Business / Technology

Education apps offer food for thought

By Liu Weifeng (China Daily) Updated: 2016-03-11 07:48

Education apps offer food for thought

A boy tries an iPad at an outlet of Apple Inc in Hangzhou, capital of Zhejiang province. [Photo/China Daily]

When I take a quick look at my 5.5-inch smartphone screen, filled with three pages of apps, I notice that education apps have the premier position on front page, along with my favorite news and lifestyle apps.

Some of the education apps are frequently used, such as Namihe, an e-version of primary school textbooks, and Starfall, a quality basic English learning app. Others just lie there, asleep all the time.

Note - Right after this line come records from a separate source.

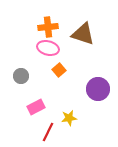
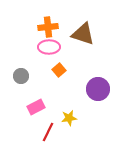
pink ellipse: moved 1 px right, 1 px up; rotated 15 degrees counterclockwise
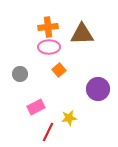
brown triangle: moved 1 px left; rotated 20 degrees counterclockwise
gray circle: moved 1 px left, 2 px up
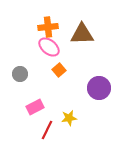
pink ellipse: rotated 40 degrees clockwise
purple circle: moved 1 px right, 1 px up
pink rectangle: moved 1 px left
red line: moved 1 px left, 2 px up
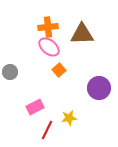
gray circle: moved 10 px left, 2 px up
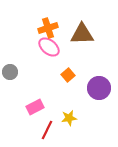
orange cross: moved 1 px down; rotated 12 degrees counterclockwise
orange square: moved 9 px right, 5 px down
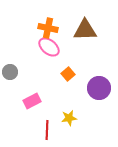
orange cross: rotated 30 degrees clockwise
brown triangle: moved 3 px right, 4 px up
orange square: moved 1 px up
pink rectangle: moved 3 px left, 6 px up
red line: rotated 24 degrees counterclockwise
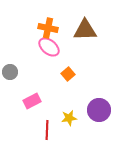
purple circle: moved 22 px down
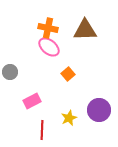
yellow star: rotated 14 degrees counterclockwise
red line: moved 5 px left
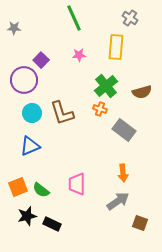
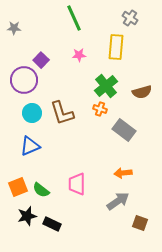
orange arrow: rotated 90 degrees clockwise
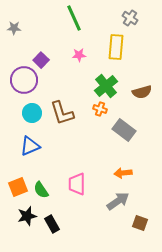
green semicircle: rotated 18 degrees clockwise
black rectangle: rotated 36 degrees clockwise
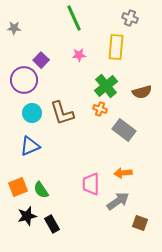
gray cross: rotated 14 degrees counterclockwise
pink trapezoid: moved 14 px right
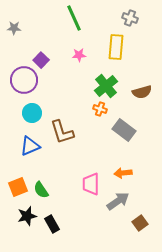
brown L-shape: moved 19 px down
brown square: rotated 35 degrees clockwise
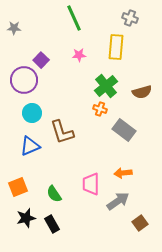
green semicircle: moved 13 px right, 4 px down
black star: moved 1 px left, 2 px down
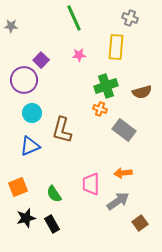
gray star: moved 3 px left, 2 px up
green cross: rotated 20 degrees clockwise
brown L-shape: moved 2 px up; rotated 32 degrees clockwise
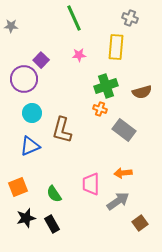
purple circle: moved 1 px up
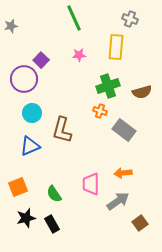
gray cross: moved 1 px down
gray star: rotated 16 degrees counterclockwise
green cross: moved 2 px right
orange cross: moved 2 px down
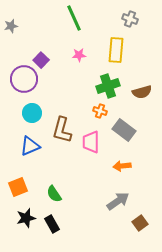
yellow rectangle: moved 3 px down
orange arrow: moved 1 px left, 7 px up
pink trapezoid: moved 42 px up
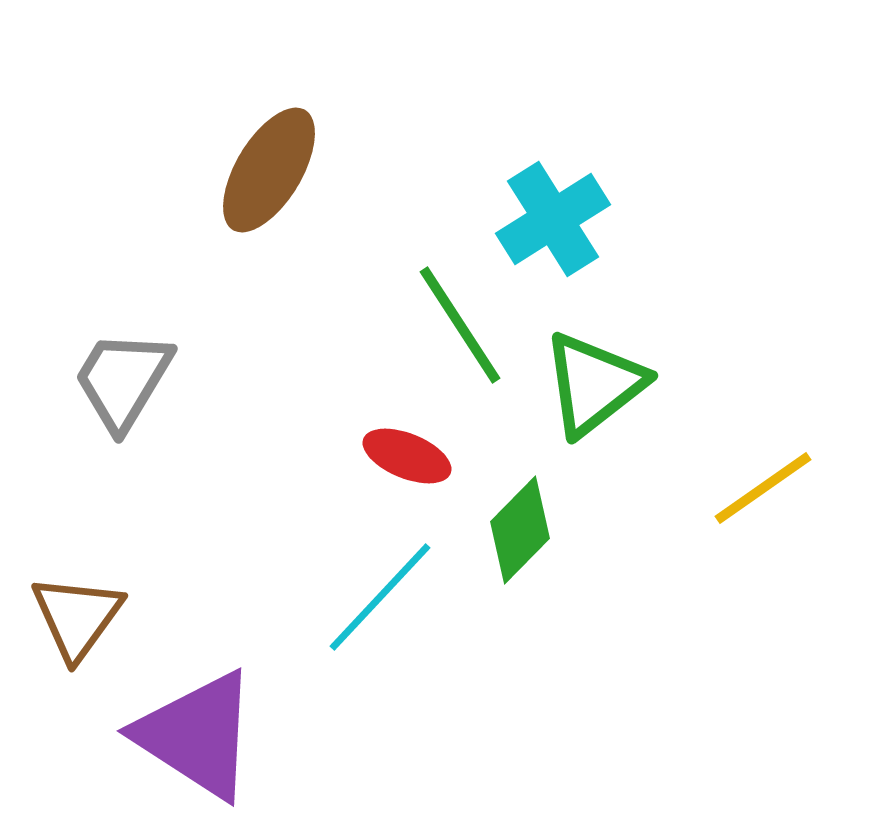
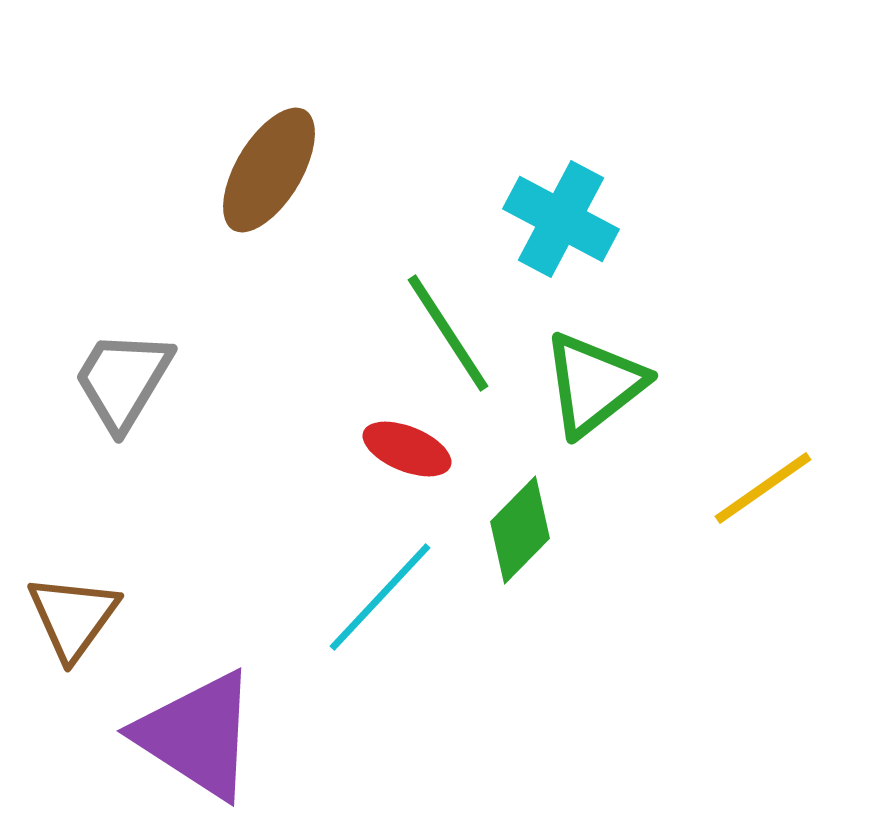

Days before the spring semester started in late February, parents actively discussed in a WeChat group about their kids' winter vacation homework to avoid any missing or forgotten job, and to try to create as smooth as possible return to school when their kids were due to hand in their holiday homework.

Nowadays, primary school students' vacation homework is totally different from when I was my son's age of seven, when we were normally assigned with two activity books, one for Chinese and the other for mathematics, with a picture of a snowman on the front cover.

The new generation's homework is more creative, invisible and intangible. For example, my son was asked to complete a four-step task during the Chinese Lunar New Year, with each containing elements of discovery, innovation, practice and cooperation, respectively.

One of the parents in the WeChat group posted a screenshot of an online quiz result showing his son's knowledge and awareness of safety issues, reminding me that I had overlooked some homework.

But, my attempt to fulfill the task turned out to be an uneasy experience. First, I needed to download the app, followed by real-name registration, before being able to answer the questions and submit the quiz results.

What drives me nuts are the frequent assignments to download something and register with personal information, including the parent's name, as well as the child's name, age, school and class.

The forgotten homework was called Ping'an Xiaoyuan, meaning safe school, however, it gave me little sense of security as too much personal data were required during registration.

Not long ago, all parents were asked to download another app called Shisheng Jiaoxiao, meaning teacher-student-home-school network developed by Alibaba Group Holding Ltd, which also required real-name registration. Both my husband and I followed the order as other parents do, because it was said to be a smart home-school communication platform.

Each student's school attendance record, nutrition information and physical growth data are all meant to be included in the app. Two months have passed, but we still only use WeChat to conduct parent-teacher communications. The others are zombie apps.

Personally, I welcome and am willing to embrace the new world of big data, which sometimes makes my work and life easier.

But I feel uncomfortable seeing someone grabbing data ungracefully and reaching out to the most innocent and vulnerable group, such as students.

Too much real-name information exposure equals with the high risk of a privacy leak. Who knows who and when and by what means my personal data will be used for conducting illegal acts.

Any educational app requiring anonymous registration would earn my extra trust and favor. One of these is called Qupeiyin, an English-learning app, is a quite interesting one as it allows schoolchildren to dub a certain part of a movie, mostly Hollywood animation blockbusters.

I think education and schools deserve better protection and respect in the hustle and bustle of the commercial community.

Education is a lucrative marketplace in the eyes of big data-driven Internet giants.

Baidu Inc, Alibaba Group Holding Ltd and Tencent Holdings Ltd have all invested in education, mainly online education, a strategic battlefield to gain new business and cultivate talent, as well as the future backbone users of their digital products and services.

In the big data Internet Plus era, whoever grabs as many users and fans as possible will be tagged with success, and chased by angel funds and win further rounds of financing.

In the next two months, I'll see how actively we'll use the Shisheng Jiaxiao app, originally named Ali-Shisheng, which changed its name to avoid raising objections among parents. If it still sits there as a zombie app, I will consider removing it to make more room for more interesting apps.